The Dubai Electronic Security Center warned against trading the digital currency called DubaiCoin, warning that it was not officially adopted in the UAE.

According to a tweet published by the Dubai Media Office, the digital currency DubaiCoin has not been approved by any official authority in the country.

The center said that the site, which promotes the DubaiCoin, “is not licensed and aims to phish email information, password and phone numbers of people through an electronic form”.


The center confirmed that it issued its warnings based on the fact that the currency constitutes a “fraud”, stressing that Dubai does not currently have an official digital currency.

The warnings of the authorities in Dubai came in conjunction with restrictions that several countries around the world seek to impose on digital currencies and methods of dealing with them, although they are not often considered fraudulent means.

Days ago, Britain banned ads inviting people to buy digital currencies, after the ad watchdog ruled that it was irresponsible and misleading, according to the local newspaper, The Guardian.

The authority received complaints that the ads failed to explain the risks involved in investing and trading in bitcoin, which is not regulated in the UK, and “hence it was deemed misleading”.
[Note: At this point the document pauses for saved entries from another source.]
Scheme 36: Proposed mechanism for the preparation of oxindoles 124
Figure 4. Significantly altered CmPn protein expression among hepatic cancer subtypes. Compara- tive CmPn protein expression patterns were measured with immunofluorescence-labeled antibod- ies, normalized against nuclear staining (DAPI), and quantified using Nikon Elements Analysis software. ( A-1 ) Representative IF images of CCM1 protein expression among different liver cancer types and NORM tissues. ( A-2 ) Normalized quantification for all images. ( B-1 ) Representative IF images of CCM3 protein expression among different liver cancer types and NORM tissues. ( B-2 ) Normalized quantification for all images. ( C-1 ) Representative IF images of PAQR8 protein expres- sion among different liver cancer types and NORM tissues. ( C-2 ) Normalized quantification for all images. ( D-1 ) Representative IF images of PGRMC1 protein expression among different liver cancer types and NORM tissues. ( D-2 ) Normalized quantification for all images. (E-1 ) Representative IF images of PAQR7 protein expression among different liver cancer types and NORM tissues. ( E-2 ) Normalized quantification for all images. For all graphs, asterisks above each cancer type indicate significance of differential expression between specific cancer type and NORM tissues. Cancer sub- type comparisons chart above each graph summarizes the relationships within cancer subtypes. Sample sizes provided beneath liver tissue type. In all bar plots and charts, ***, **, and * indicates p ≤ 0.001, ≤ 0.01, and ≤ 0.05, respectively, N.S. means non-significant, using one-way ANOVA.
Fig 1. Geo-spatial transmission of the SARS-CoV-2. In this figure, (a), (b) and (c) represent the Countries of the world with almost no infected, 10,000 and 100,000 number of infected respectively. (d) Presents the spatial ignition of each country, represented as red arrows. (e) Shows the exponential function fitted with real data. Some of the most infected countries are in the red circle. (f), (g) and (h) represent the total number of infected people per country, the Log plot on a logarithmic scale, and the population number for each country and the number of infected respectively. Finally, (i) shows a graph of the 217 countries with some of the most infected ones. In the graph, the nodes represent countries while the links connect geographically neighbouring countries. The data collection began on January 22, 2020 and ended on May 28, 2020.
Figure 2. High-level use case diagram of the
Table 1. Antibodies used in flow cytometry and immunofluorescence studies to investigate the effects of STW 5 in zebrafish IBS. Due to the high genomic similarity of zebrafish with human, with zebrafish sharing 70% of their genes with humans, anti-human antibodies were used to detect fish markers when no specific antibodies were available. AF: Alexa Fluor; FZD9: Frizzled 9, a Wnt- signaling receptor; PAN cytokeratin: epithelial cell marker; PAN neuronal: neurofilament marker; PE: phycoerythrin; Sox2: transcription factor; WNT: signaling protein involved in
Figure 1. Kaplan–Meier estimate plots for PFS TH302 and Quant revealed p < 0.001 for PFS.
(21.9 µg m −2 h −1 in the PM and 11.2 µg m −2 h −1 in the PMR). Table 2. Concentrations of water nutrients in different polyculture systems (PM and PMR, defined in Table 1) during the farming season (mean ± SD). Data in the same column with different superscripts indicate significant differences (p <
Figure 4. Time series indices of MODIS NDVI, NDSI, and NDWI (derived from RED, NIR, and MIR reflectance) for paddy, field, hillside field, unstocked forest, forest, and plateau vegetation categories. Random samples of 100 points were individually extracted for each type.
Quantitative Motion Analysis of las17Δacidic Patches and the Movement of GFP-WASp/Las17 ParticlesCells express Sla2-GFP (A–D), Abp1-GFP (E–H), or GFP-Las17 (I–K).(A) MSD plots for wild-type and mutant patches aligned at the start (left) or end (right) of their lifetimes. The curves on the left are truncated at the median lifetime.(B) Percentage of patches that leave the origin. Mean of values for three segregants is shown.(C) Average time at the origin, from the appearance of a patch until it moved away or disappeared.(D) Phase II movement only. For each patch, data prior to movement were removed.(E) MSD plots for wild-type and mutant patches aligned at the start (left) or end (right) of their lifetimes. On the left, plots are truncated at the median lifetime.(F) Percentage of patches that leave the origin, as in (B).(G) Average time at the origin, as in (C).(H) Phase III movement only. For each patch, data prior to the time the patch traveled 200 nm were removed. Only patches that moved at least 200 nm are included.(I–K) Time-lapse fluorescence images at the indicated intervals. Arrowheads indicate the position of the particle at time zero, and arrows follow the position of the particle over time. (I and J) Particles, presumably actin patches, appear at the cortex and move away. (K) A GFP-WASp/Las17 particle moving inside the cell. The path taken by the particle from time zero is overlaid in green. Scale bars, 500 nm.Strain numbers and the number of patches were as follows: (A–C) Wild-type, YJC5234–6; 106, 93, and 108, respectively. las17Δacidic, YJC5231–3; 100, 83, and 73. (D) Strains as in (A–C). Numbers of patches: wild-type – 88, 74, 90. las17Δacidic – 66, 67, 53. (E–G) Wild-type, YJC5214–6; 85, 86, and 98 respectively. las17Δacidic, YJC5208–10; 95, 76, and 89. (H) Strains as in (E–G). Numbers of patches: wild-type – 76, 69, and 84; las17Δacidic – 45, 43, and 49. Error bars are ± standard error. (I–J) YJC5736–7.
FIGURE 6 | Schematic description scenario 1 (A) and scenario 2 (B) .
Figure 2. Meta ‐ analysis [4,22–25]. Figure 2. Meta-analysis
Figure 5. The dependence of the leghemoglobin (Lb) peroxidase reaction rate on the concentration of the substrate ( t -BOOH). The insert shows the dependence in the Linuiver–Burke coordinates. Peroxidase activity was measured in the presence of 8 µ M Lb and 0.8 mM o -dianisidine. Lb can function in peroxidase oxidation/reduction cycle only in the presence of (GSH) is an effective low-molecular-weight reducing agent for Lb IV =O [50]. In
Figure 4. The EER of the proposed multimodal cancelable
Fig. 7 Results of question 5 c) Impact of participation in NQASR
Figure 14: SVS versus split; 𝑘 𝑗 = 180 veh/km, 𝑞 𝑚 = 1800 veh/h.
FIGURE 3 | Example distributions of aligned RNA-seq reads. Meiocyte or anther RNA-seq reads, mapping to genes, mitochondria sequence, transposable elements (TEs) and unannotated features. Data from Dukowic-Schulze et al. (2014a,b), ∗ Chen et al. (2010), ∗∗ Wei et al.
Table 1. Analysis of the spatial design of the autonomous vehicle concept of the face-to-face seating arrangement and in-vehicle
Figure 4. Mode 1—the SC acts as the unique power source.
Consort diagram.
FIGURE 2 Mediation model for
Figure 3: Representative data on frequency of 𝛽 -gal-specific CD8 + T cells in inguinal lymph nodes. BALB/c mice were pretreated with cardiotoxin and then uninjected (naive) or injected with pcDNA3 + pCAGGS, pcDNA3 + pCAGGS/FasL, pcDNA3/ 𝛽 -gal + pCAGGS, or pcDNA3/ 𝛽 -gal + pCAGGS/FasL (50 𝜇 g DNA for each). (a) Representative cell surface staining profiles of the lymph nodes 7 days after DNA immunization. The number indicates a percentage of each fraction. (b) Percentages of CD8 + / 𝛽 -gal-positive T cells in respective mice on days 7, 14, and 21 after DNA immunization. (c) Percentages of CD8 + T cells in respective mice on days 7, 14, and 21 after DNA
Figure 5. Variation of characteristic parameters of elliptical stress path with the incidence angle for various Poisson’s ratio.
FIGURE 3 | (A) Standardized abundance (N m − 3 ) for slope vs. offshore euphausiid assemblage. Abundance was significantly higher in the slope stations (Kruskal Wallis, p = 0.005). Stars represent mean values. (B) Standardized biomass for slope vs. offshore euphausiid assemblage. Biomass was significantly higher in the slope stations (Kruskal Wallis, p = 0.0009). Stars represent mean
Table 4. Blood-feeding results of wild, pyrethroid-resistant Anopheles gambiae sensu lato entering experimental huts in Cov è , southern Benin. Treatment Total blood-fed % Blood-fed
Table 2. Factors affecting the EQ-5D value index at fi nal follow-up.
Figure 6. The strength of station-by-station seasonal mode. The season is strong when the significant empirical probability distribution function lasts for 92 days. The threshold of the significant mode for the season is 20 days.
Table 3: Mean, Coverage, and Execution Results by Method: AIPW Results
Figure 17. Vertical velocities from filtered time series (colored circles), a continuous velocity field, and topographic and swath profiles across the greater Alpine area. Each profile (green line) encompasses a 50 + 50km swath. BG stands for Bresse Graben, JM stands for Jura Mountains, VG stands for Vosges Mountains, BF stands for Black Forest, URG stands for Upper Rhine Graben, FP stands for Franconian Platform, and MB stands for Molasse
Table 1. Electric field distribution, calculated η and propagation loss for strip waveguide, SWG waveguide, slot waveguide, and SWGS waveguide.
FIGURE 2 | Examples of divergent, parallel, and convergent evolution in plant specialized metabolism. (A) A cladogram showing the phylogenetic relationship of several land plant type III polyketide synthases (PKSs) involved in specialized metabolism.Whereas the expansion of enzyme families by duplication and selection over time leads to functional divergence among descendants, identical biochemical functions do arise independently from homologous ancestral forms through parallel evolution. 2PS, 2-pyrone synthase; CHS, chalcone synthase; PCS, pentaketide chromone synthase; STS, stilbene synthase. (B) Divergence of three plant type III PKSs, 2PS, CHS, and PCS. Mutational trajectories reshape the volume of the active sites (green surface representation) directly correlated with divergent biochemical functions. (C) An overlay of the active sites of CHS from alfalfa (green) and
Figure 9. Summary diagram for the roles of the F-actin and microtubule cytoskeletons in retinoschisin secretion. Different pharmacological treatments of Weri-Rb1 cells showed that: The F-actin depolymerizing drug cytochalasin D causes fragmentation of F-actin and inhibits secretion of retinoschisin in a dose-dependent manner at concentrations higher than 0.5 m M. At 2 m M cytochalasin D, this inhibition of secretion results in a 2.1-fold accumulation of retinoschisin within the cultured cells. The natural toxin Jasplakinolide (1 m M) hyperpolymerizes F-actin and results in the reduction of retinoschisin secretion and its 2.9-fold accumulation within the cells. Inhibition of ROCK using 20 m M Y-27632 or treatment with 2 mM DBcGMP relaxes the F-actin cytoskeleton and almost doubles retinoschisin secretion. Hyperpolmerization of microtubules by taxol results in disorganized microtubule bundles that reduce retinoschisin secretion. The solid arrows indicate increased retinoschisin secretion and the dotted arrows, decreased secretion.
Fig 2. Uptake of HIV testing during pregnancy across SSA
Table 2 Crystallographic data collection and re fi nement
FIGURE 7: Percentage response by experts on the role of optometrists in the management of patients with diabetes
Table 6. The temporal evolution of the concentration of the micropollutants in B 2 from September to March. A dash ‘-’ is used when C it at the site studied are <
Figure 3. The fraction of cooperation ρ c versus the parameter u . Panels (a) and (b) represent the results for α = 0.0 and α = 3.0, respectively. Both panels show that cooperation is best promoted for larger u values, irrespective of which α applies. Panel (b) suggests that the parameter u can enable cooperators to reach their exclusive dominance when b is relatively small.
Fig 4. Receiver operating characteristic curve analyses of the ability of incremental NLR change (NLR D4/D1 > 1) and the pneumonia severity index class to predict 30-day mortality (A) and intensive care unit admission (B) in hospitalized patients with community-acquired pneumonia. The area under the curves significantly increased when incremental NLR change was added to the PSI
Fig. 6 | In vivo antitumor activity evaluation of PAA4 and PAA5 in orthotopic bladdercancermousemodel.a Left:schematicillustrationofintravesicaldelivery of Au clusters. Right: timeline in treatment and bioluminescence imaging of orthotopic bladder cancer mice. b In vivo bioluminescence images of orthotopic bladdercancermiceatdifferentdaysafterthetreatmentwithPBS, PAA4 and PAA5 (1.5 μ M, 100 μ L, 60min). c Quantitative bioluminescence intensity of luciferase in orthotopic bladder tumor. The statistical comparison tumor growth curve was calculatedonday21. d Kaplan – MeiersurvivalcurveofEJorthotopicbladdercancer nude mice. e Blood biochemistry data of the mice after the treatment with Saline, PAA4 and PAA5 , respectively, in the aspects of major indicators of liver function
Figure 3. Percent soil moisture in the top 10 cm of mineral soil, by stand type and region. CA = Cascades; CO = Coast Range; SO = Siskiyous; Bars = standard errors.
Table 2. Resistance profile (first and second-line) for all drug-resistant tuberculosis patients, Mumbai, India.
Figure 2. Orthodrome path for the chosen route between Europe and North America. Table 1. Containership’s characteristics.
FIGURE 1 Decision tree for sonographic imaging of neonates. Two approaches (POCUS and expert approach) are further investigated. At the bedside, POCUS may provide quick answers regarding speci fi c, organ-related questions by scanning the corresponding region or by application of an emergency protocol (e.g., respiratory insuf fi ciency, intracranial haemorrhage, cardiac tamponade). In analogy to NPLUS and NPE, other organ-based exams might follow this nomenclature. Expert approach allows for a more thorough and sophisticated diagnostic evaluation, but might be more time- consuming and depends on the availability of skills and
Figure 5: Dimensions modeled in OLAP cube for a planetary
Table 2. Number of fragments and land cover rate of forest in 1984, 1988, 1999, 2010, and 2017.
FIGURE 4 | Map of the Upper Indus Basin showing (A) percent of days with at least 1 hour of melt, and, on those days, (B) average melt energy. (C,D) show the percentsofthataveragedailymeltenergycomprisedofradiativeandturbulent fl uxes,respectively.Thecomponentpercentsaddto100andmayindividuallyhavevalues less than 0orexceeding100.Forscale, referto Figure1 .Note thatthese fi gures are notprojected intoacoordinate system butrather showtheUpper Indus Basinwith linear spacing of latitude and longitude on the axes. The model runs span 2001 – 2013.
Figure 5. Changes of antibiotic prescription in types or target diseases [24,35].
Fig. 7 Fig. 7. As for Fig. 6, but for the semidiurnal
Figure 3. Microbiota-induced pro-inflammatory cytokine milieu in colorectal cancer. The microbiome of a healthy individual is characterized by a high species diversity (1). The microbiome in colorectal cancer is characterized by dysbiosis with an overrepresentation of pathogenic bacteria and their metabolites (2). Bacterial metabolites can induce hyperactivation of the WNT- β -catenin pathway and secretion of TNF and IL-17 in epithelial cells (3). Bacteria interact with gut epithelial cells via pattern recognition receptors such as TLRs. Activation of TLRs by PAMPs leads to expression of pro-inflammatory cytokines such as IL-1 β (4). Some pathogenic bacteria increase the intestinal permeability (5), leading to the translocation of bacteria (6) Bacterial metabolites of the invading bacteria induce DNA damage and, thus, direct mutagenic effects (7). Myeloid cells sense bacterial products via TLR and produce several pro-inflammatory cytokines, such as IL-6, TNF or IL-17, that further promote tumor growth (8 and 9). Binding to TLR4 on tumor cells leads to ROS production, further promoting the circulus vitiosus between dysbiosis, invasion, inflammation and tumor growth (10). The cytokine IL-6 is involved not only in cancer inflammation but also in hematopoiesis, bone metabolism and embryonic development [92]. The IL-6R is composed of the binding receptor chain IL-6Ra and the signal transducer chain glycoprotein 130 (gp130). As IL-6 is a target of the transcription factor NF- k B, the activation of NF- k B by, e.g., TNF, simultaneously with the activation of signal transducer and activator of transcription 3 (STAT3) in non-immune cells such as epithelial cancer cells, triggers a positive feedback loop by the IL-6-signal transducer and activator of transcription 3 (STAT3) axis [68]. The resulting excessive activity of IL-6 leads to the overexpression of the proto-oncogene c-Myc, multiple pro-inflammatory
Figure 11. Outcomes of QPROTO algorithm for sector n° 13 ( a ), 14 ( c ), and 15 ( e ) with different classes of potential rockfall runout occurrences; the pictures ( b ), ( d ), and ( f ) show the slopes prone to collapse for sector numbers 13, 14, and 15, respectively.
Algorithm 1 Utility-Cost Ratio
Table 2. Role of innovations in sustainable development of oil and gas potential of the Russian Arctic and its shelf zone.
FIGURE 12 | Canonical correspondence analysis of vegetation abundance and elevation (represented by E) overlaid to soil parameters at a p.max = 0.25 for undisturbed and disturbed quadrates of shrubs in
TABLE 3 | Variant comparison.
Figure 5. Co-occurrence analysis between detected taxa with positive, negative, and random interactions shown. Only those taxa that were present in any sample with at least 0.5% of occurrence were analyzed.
The watchdog also received complaints that the ads “captured consumers’ inexperience or naivety”.

A tax on cryptocurrency

Last week, the US Treasury also demanded a tax on cryptocurrency transfers between businesses.

Bitcoin, Dogecoin, Ethereum and other digital currencies have risen in popularity and value over the past year, as a result of the economic turmoil left by the Covid-19 pandemic and the promotion of these currencies by some companies.

The cryptocurrency Bitcoin has fallen to its lowest level this week, taking losses from a growing campaign against it in China and environmental concerns to nearly 40 percent since the beginning of the month.

Bitcoin, the largest cryptocurrency, added to its previous losses, dropping 8.2 percent to $35,339, as it remained in a relatively narrow trading range this week.

The cryptocurrency lost 37 percent of its value in May, and this will be its worst monthly performance since September 2011 if it continues at the same pace.